CHALLENGE:
Recast the lines from the start of the material through the line containing "v(0, 270.7) *" as a numbered list, omitting any blank lines.

(Collected data entries)
* START *
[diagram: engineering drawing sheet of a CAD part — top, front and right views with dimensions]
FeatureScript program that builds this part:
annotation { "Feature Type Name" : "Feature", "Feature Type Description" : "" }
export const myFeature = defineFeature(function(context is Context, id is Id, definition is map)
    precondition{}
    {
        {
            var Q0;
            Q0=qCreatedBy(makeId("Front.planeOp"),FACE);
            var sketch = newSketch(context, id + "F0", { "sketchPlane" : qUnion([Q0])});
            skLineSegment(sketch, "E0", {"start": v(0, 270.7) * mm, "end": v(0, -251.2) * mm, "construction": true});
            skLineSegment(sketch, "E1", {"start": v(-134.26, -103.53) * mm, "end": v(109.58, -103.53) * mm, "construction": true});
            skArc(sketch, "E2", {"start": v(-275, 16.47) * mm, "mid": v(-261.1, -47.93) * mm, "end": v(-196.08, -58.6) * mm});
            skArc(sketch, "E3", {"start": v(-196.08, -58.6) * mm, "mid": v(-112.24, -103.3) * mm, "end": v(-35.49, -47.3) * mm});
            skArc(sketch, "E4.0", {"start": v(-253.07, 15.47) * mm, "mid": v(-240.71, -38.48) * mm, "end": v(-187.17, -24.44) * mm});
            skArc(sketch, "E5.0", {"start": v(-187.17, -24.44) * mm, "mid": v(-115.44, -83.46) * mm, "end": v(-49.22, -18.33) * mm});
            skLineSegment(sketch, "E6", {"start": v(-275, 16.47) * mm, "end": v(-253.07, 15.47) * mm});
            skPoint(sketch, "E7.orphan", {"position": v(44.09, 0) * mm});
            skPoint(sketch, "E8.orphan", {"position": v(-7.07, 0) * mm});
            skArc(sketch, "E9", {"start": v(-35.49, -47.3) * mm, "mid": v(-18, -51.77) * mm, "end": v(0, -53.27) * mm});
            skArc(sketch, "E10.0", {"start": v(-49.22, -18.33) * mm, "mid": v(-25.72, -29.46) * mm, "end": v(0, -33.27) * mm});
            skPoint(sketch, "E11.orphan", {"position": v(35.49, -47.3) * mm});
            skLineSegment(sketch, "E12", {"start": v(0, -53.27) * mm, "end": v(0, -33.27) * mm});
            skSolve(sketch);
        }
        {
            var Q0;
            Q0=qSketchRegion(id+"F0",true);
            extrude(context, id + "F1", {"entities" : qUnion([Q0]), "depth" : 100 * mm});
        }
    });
* END *
PROBLEM SOLUTION:
1. [diagram: engineering drawing sheet of a CAD part — top, front and right views with dimensions]
2. FeatureScript program that builds this part:
3. annotation { "Feature Type Name" : "Feature", "Feature Type Description" : "" }
4. export const myFeature = defineFeature(function(context is Context, id is Id, definition is map)
5.     precondition{}
6.     {
7.         {
8.             var Q0;
9.             Q0=qCreatedBy(makeId("Front.planeOp"),FACE);
10.             var sketch = newSketch(context, id + "F0", { "sketchPlane" : qUnion([Q0])});
11.             skLineSegment(sketch, "E0", {"start": v(0, 270.7) * mm, "end": v(0, -251.2) * mm, "construction": true});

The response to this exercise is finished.